The American Rescue Plan Act of 2021 (ARPA) was signed into law on March 11, 2021. See our recent blog where we discuss the COBRA subsidy. In the ARPA bill, there is a significant change for dependent care flexible spending accounts.Subscribe
The Law Change
For calendar year 2021 only, the dependent care flexible spending account (DCFSA) annual salary reduction limit is increased from $5,000 to $10,500. For married individuals filing separate tax returns, the limit is increased from $2,500 to $5,250. This provision is optional for employers; they are not required to increase the limits.
Changing Elections in 2021
If employers implement this change, employers will want to implement the Consolidated Appropriations Act (CAA) provision that allows DCFSA election changes for any reason. See our prior blog where we discuss allowable changes with HFSA and DCFSA elections for plan years ending in 2021.
CAA Extended Grace Periods or Carryovers
Under another provision of CAA, employers may allow carryovers or an extended grace period for health flexible spending accounts (HFSA) and DCFSA balances remaining as of the end of the 2020 plan year to the plan year ending in 2021. Likewise, employers may extend the grace period or allow carryovers of unspent FSA balances remaining at the end of the plan year ending in 2021 to the end of the plan year ending in 2022. If employers implement this change, they should consider rolling over DCFSA balances from 2021 to 2022 so that employees do not forfeit any unspent amounts.
Off-Calendar Year Plans
The $10,500 maximum election for 2021 is based on a calendar year. For off-calendar plan years, this increase will present a challenge for participants not to exceed $5,000 (or $2,500 for married filing separately) in 2022. Under CAA, employees may change their annual elections for plan years ending in 2021 only. They can elect to increase their DCFSA election through the end of the 2021 plan year and during open enrollment for the new plan year beginning in 2021 (ending in 2022), employees may change their annual elections so that they contribute the full $10,500 in calendar year 2021. However, what happens on January 1, 2022? CAA does not allow a status change for plan years ending in 2022. Can the election be decreased so that employees do not exceed $5,000 in 2022? Does the lowering of a plan limit qualify for a change in status under the change in status rules? The IRS should issue detailed guidance on these questions.

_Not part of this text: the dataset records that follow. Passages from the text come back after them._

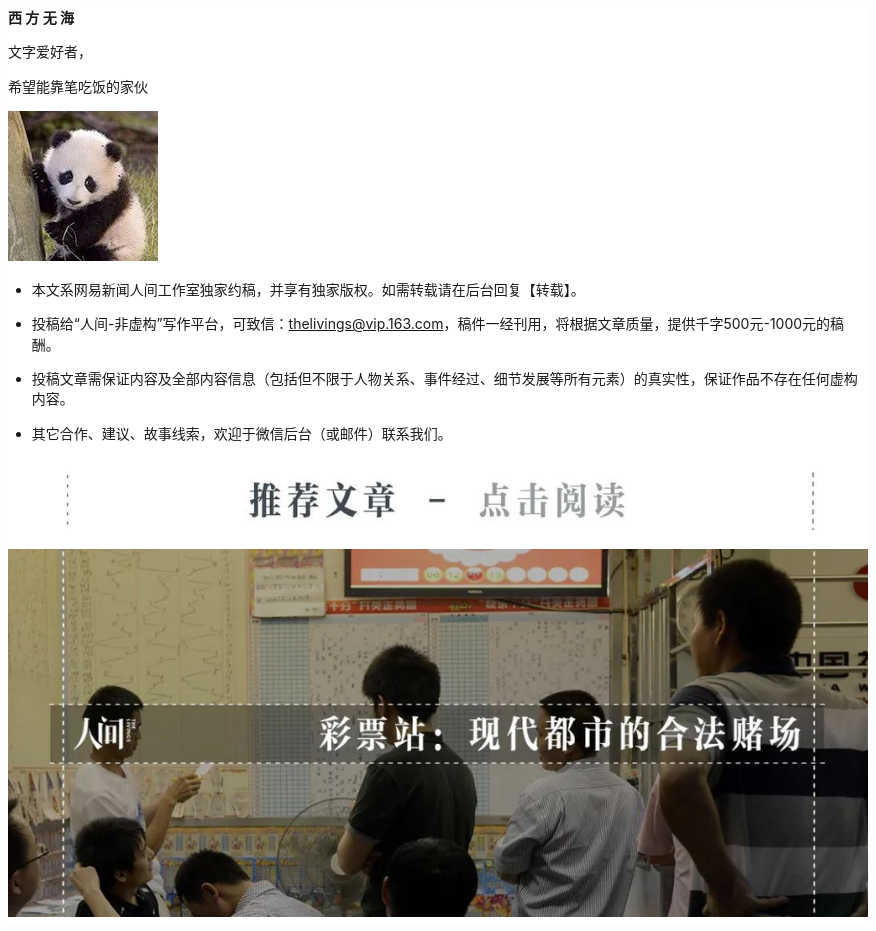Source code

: **西 方 无 海**

文字爱好者，

希望能靠笔吃饭的家伙

![](/images/post/bc20be5f51ac17a4ea2c0b2ba87e1cf8.jpg)

*   本文系网易新闻人间工作室独家约稿，并享有独家版权。如需转载请在后台回复【转载】。
    
*   投稿给“人间-非虚构”写作平台，可致信：thelivings@vip.163.com，稿件一经刊用，将根据文章质量，提供千字500元-1000元的稿酬。
    
*   投稿文章需保证内容及全部内容信息（包括但不限于人物关系、事件经过、细节发展等所有元素）的真实性，保证作品不存在任何虚构内容。
    
*   其它合作、建议、故事线索，欢迎于微信后台（或邮件）联系我们。
    

![](/images/post/268b6c344845396b90341b5894c0e15d.jpg)

[![](/images/post/a7d224e88cade2392e98af7b31fd71f1.jpg)](http://mp.weixin.qq.com/s?__biz=MzI0MjAwNTQzOA==&mid=2649902243&idx=1&sn=64600f5d362c4d4334de63212ca1fdf4&chksm=f1040872c67381649b91446b8b0f4099e4349d5d35c0107af38531c0ce0b5e3cc5b96f59e36c&scene=21#wechat_redirect)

If employers wish to adopt this optional change, they will need to amend their cafeteria plan documents. The amendment must be signed no later than the end of the plan year beginning in 2021.
We believe most employers will want to implement this change and if they do, they should allow CAA election changes and implement the CAA carryover or extended grace period into 2022 (at least for the DCFSA). Off-calendar year plans will need to proceed with no guidance on what happens starting in January 2022, but the IRS will more than likely provide guidance on this matter.

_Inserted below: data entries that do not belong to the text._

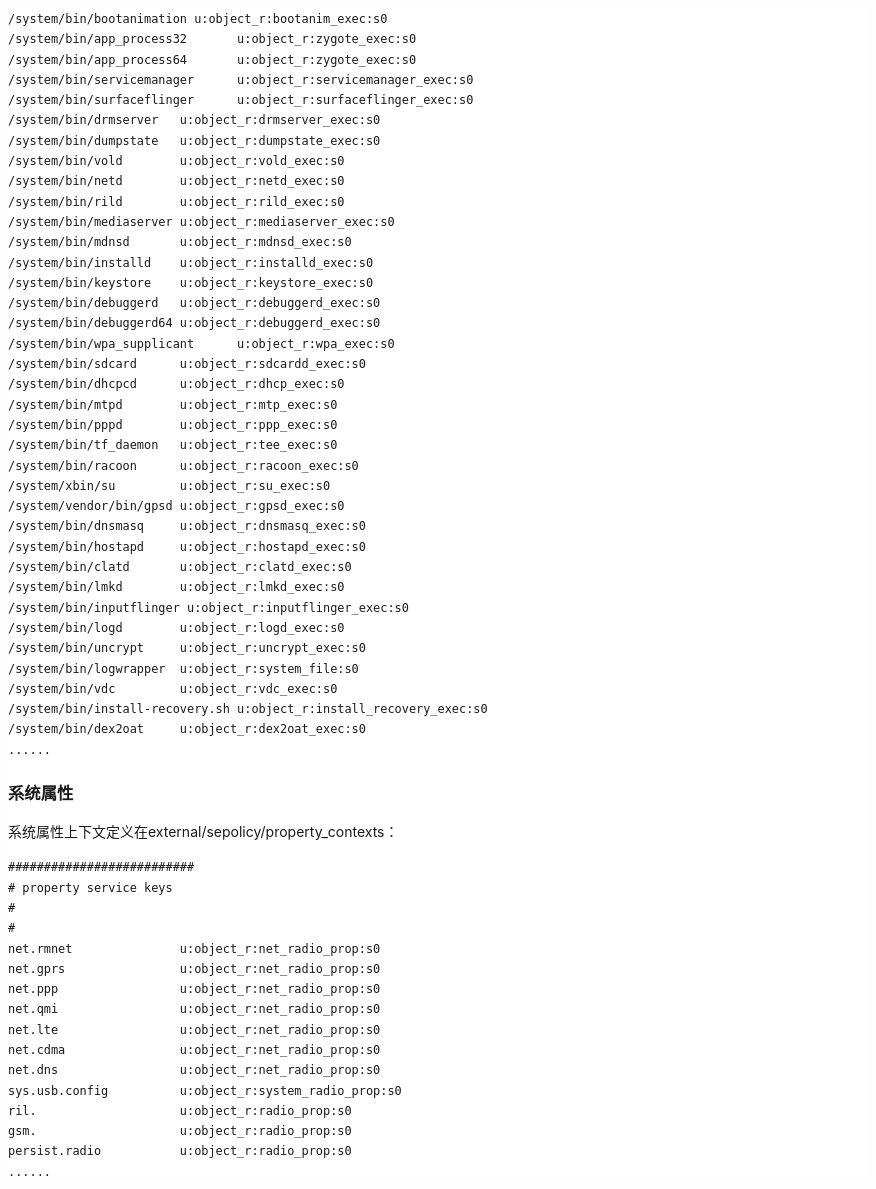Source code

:     /system/bin/bootanimation u:object_r:bootanim_exec:s0
    /system/bin/app_process32       u:object_r:zygote_exec:s0
    /system/bin/app_process64       u:object_r:zygote_exec:s0
    /system/bin/servicemanager      u:object_r:servicemanager_exec:s0
    /system/bin/surfaceflinger      u:object_r:surfaceflinger_exec:s0
    /system/bin/drmserver   u:object_r:drmserver_exec:s0
    /system/bin/dumpstate   u:object_r:dumpstate_exec:s0
    /system/bin/vold        u:object_r:vold_exec:s0
    /system/bin/netd        u:object_r:netd_exec:s0
    /system/bin/rild        u:object_r:rild_exec:s0
    /system/bin/mediaserver u:object_r:mediaserver_exec:s0
    /system/bin/mdnsd       u:object_r:mdnsd_exec:s0
    /system/bin/installd    u:object_r:installd_exec:s0
    /system/bin/keystore    u:object_r:keystore_exec:s0
    /system/bin/debuggerd   u:object_r:debuggerd_exec:s0
    /system/bin/debuggerd64 u:object_r:debuggerd_exec:s0
    /system/bin/wpa_supplicant      u:object_r:wpa_exec:s0
    /system/bin/sdcard      u:object_r:sdcardd_exec:s0
    /system/bin/dhcpcd      u:object_r:dhcp_exec:s0
    /system/bin/mtpd        u:object_r:mtp_exec:s0
    /system/bin/pppd        u:object_r:ppp_exec:s0
    /system/bin/tf_daemon   u:object_r:tee_exec:s0
    /system/bin/racoon      u:object_r:racoon_exec:s0
    /system/xbin/su         u:object_r:su_exec:s0
    /system/vendor/bin/gpsd u:object_r:gpsd_exec:s0
    /system/bin/dnsmasq     u:object_r:dnsmasq_exec:s0
    /system/bin/hostapd     u:object_r:hostapd_exec:s0
    /system/bin/clatd       u:object_r:clatd_exec:s0
    /system/bin/lmkd        u:object_r:lmkd_exec:s0
    /system/bin/inputflinger u:object_r:inputflinger_exec:s0
    /system/bin/logd        u:object_r:logd_exec:s0
    /system/bin/uncrypt     u:object_r:uncrypt_exec:s0
    /system/bin/logwrapper  u:object_r:system_file:s0
    /system/bin/vdc         u:object_r:vdc_exec:s0
    /system/bin/install-recovery.sh u:object_r:install_recovery_exec:s0
    /system/bin/dex2oat     u:object_r:dex2oat_exec:s0
    ......
    
### 系统属性

系统属性上下文定义在external/sepolicy/property_contexts：

    ##########################
    # property service keys
    #
    #
    net.rmnet               u:object_r:net_radio_prop:s0
    net.gprs                u:object_r:net_radio_prop:s0
    net.ppp                 u:object_r:net_radio_prop:s0
    net.qmi                 u:object_r:net_radio_prop:s0
    net.lte                 u:object_r:net_radio_prop:s0
    net.cdma                u:object_r:net_radio_prop:s0
    net.dns                 u:object_r:net_radio_prop:s0
    sys.usb.config          u:object_r:system_radio_prop:s0
    ril.                    u:object_r:radio_prop:s0
    gsm.                    u:object_r:radio_prop:s0
    persist.radio           u:object_r:radio_prop:s0
    ......
    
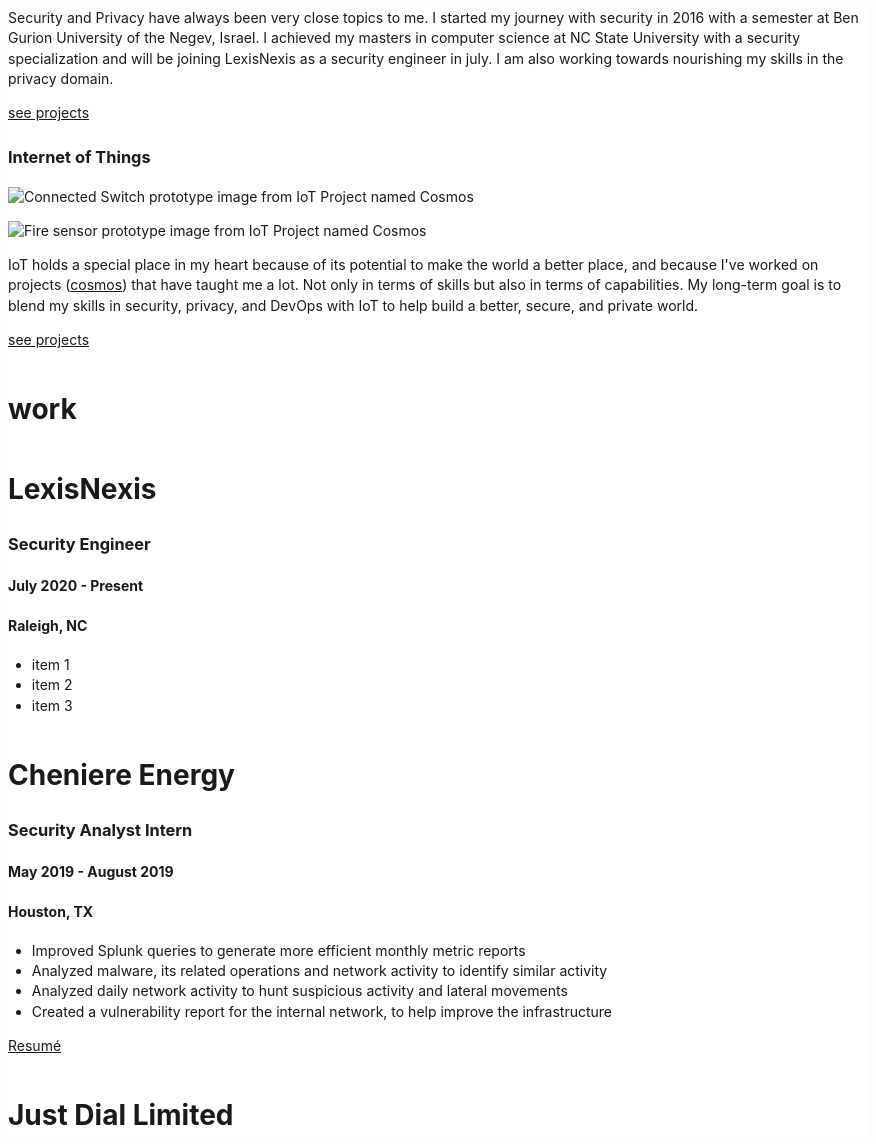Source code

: Security and Privacy have always been very close topics to me. I started my journey with security in 2016 with a semester at Ben Gurion University of the Negev, Israel. I achieved my masters in computer science at NC State University with a security specialization and will be joining LexisNexis as a security engineer in july. I am also working towards nourishing my skills in the privacy domain.

[see projects](projects/security.html)

### Internet of Things

![Connected Switch prototype image from IoT Project named Cosmos](https://project-odyssey.s3.us-east-2.amazonaws.com/6e2f522020f46a07cb072ce2dfcccc2c.jpg)

![Fire sensor prototype image from IoT Project named Cosmos](https://project-odyssey.s3.us-east-2.amazonaws.com/ae21b8dc4ac25e36b0dfe0cb901fe0d4.jpg)

IoT holds a special place in my heart because of its potential to make the world a better place, and because I've worked on projects ([cosmos](projects/iot/cosmos.html)) that have taught me a lot. Not only in terms of skills but also in terms of capabilities. My long-term goal is to blend my skills in security, privacy, and DevOps with IoT to help build a better, secure, and private world.

[see projects](projects/iot.html)

work
====

LexisNexis
==========

### Security Engineer

#### July 2020 - Present

#### Raleigh, NC

*   item 1
*   item 2
*   item 3

Cheniere Energy
===============

### Security Analyst Intern

#### May 2019 - August 2019

#### Houston, TX

*   Improved Splunk queries to generate more efficient monthly metric reports
*   Analyzed malware, its related operations and network activity to identify similar activity
*   Analyzed daily network activity to hunt suspicious activity and lateral movements
*   Created a vulnerability report for the internal network, to help improve the infrastructure

[Resumé](https://project-odyssey.s3.us-east-2.amazonaws.com/Odyssey-Resources/Resume/JubeenShah-Resume.pdf)

Just Dial Limited
=================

TRI-AD is working quickly to implement this provision to allow eligible employees the opportunity to save more tax dollars with an increased DCFSA limit.
TRI-AD and our Associates’ suggestions or recommendations shall not constitute legal advice. No content on our website can be construed as tax or legal advice and TRI-AD may not be considered your legal counsel or tax advisor. Clients are encouraged to consult with their tax advisor and/or attorney to determine their legal rights, responsibilities, and liabilities. This includes the interpretation of any statute or regulation, federal, state or local; and/or its application to the clients’ business activities.